Collected data
★ ★ ★

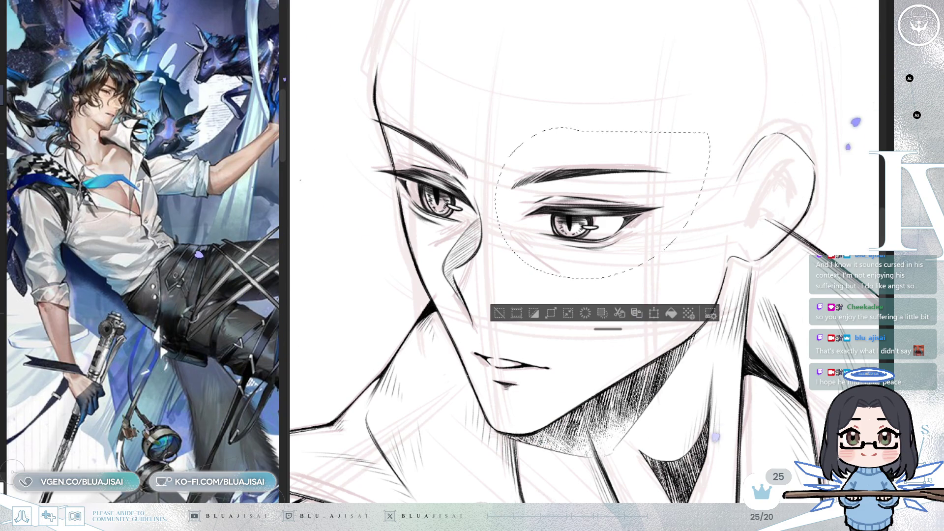
# Squeeze the selected eye slightly narrower with free transform, then deselect
pyautogui.press('h')
pyautogui.press('ctrl+t')
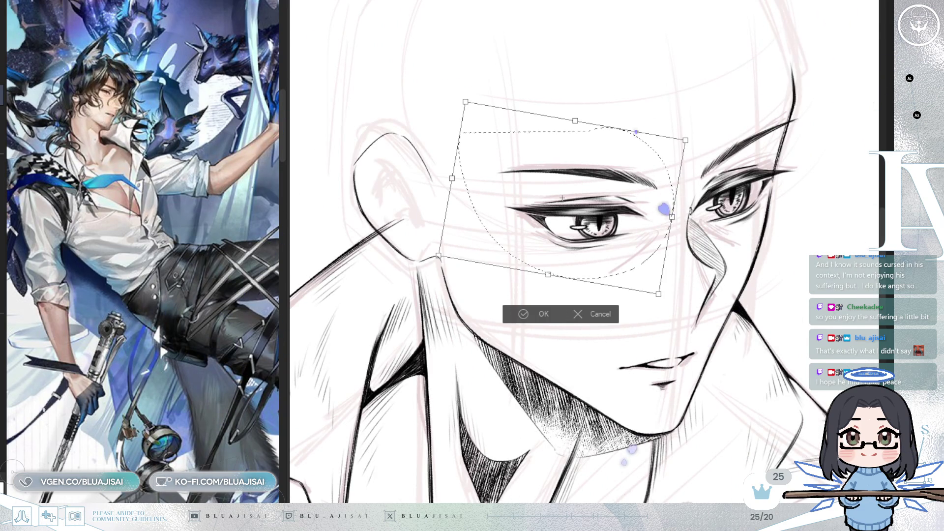
pyautogui.moveTo(672, 218); pyautogui.dragTo(668, 221)
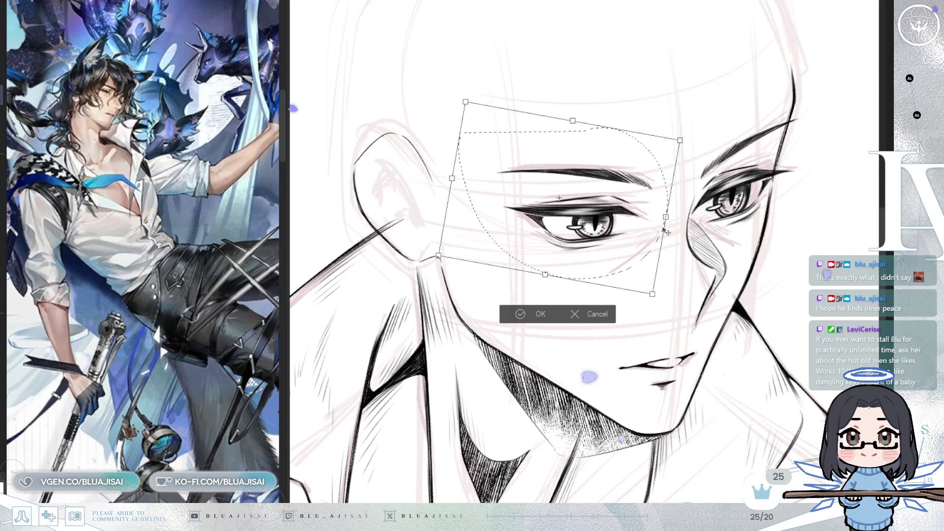
pyautogui.click(535, 314)
pyautogui.press('ctrl+d')
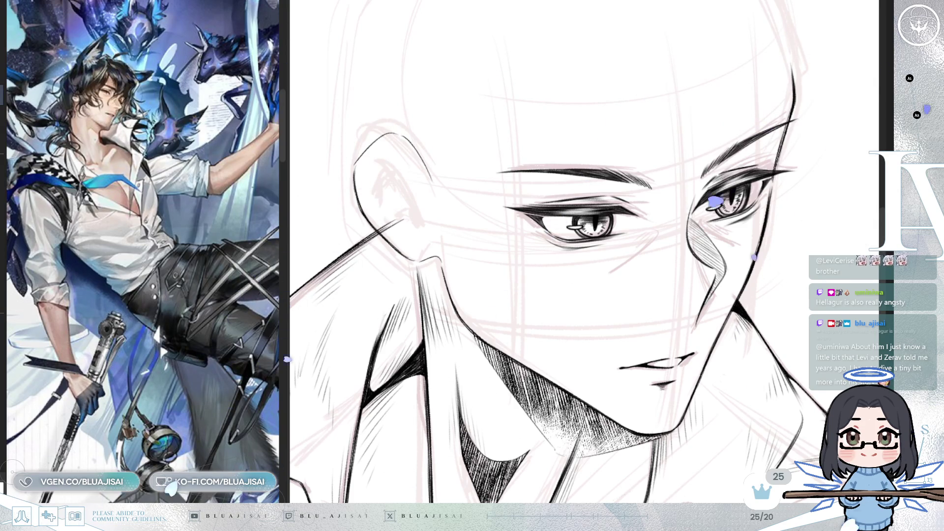
# Ink the ear's inner fold with hatching, redrawing the first attempt
pyautogui.press('h')
pyautogui.moveTo(705, 293); pyautogui.dragTo(589, 293)
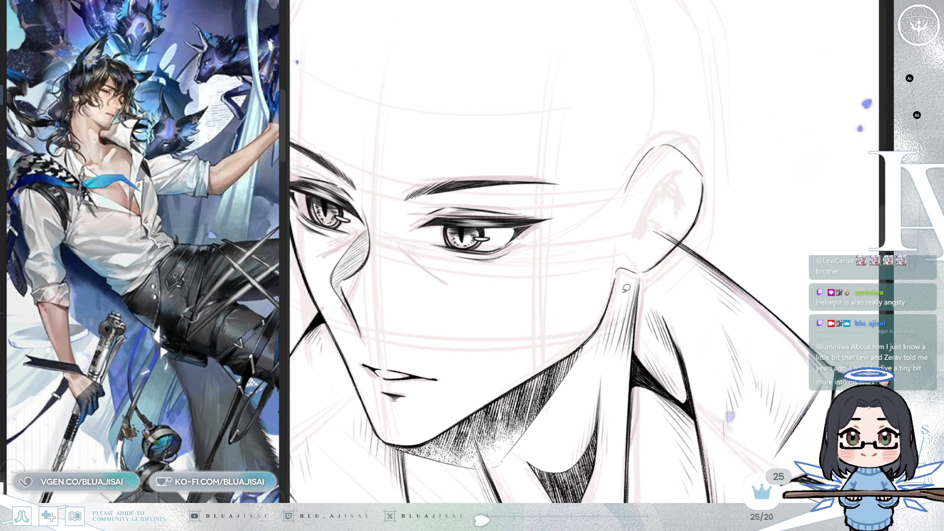
pyautogui.scroll(1, 735, 79)
pyautogui.moveTo(664, 142)
pyautogui.mouseDown()
pyautogui.moveTo(712, 166)
pyautogui.moveTo(695, 212)
pyautogui.moveTo(711, 173)
pyautogui.mouseUp()
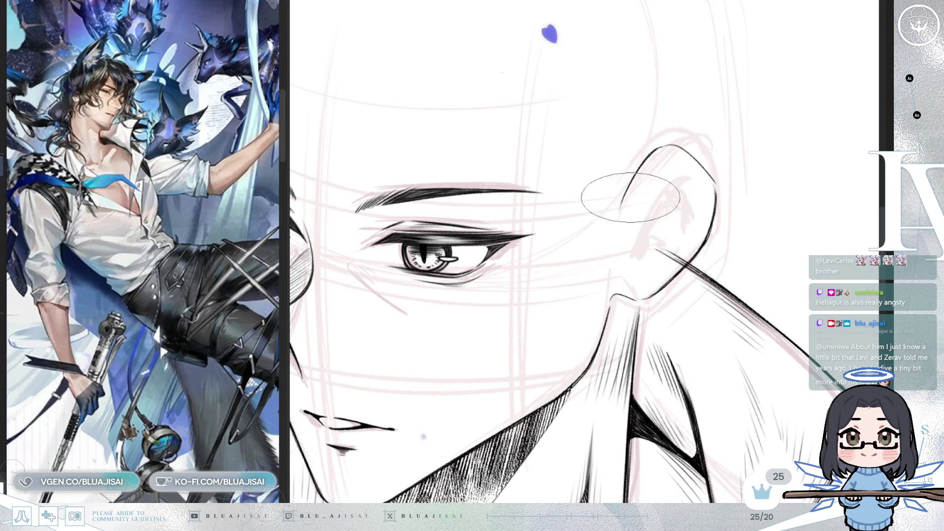
pyautogui.moveTo(679, 170); pyautogui.dragTo(634, 255)
pyautogui.press('ctrl+z')
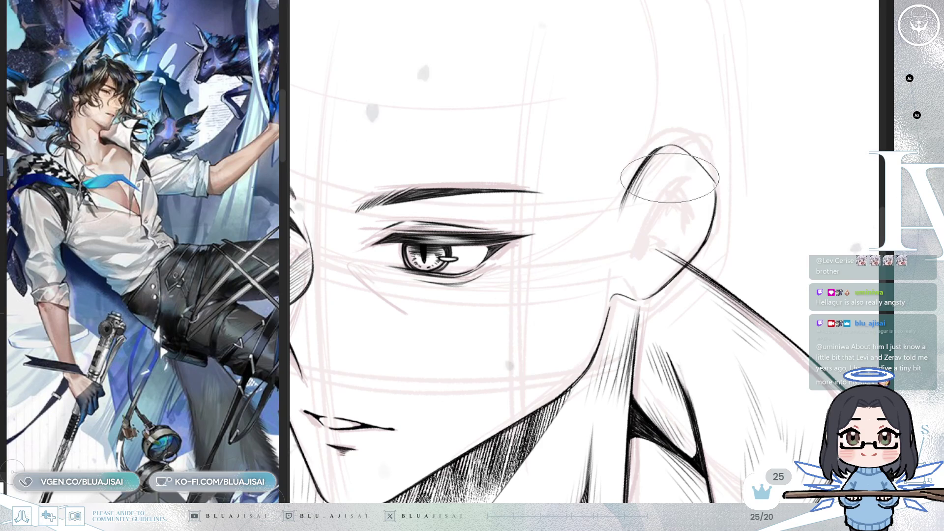
pyautogui.moveTo(683, 173)
pyautogui.mouseDown()
pyautogui.moveTo(654, 200)
pyautogui.moveTo(642, 239)
pyautogui.mouseUp()
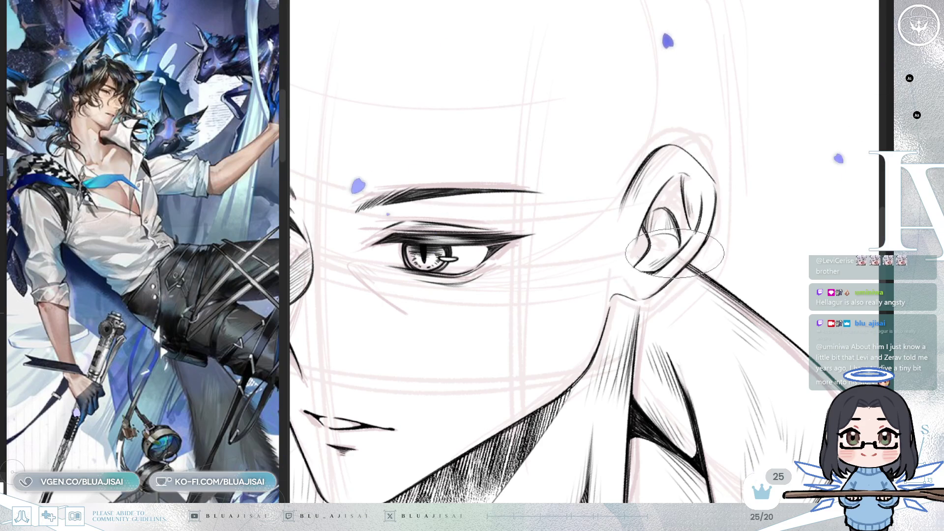
# Darken and bend the ear's upper outline, checking it in mirrored view
pyautogui.scroll(3, 666, 236)
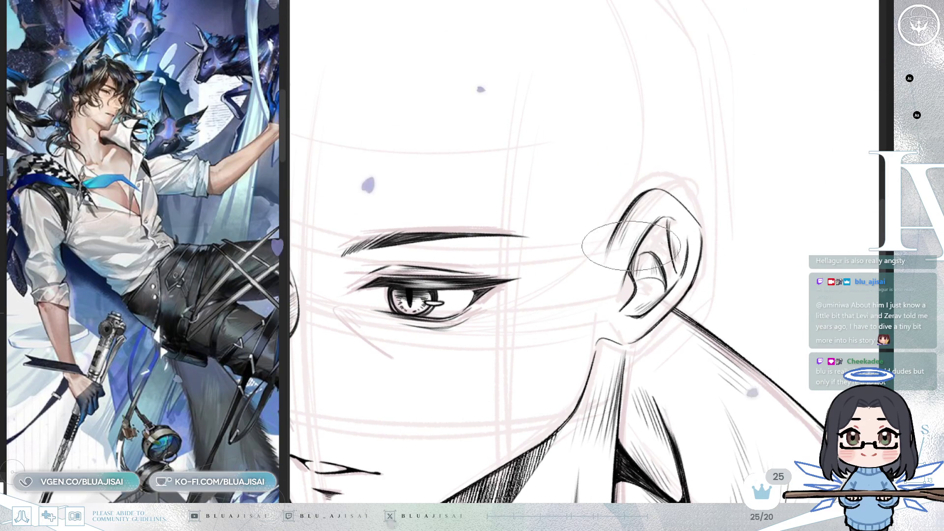
pyautogui.press('h')
pyautogui.moveTo(506, 192); pyautogui.dragTo(470, 231)
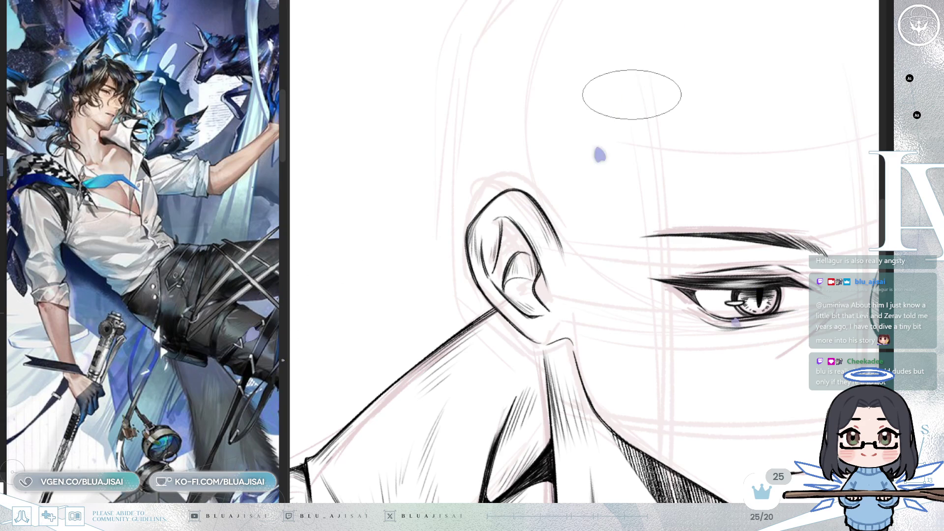
pyautogui.press('h')
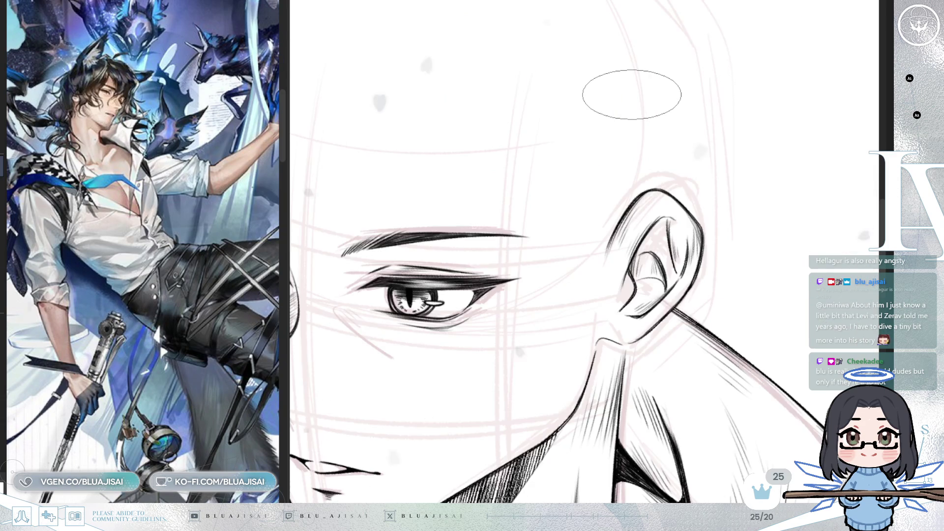
pyautogui.scroll(-3, 728, 264)
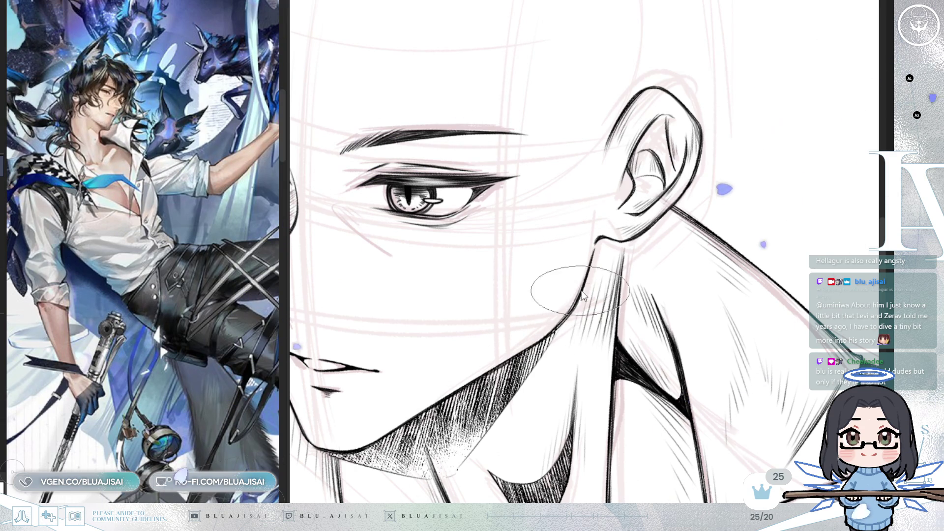
pyautogui.scroll(-5, 495, 366)
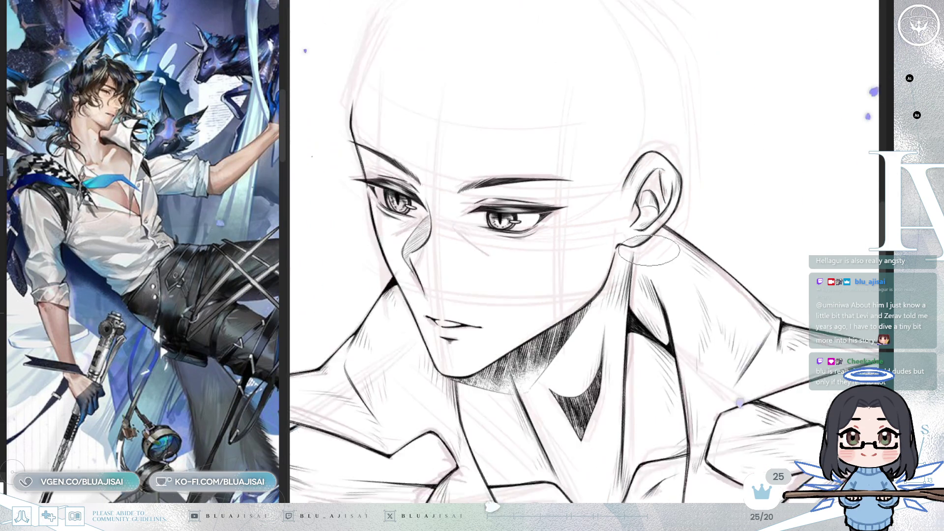
# Mirror the whole bust and flip it back to spot errors, then centre the face and ear
pyautogui.moveTo(735, 143); pyautogui.dragTo(731, 211)
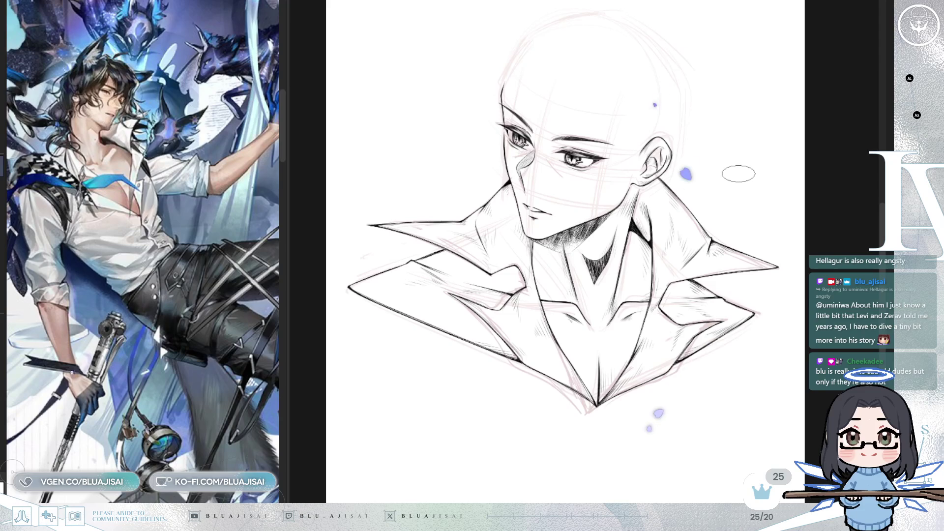
pyautogui.press('h')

★ ★ ★

* **ACTION ITEM**
Tally the lines of the records holding the word "moveTo", then state only the tally.

* **PROBLEM SOLUTION**
12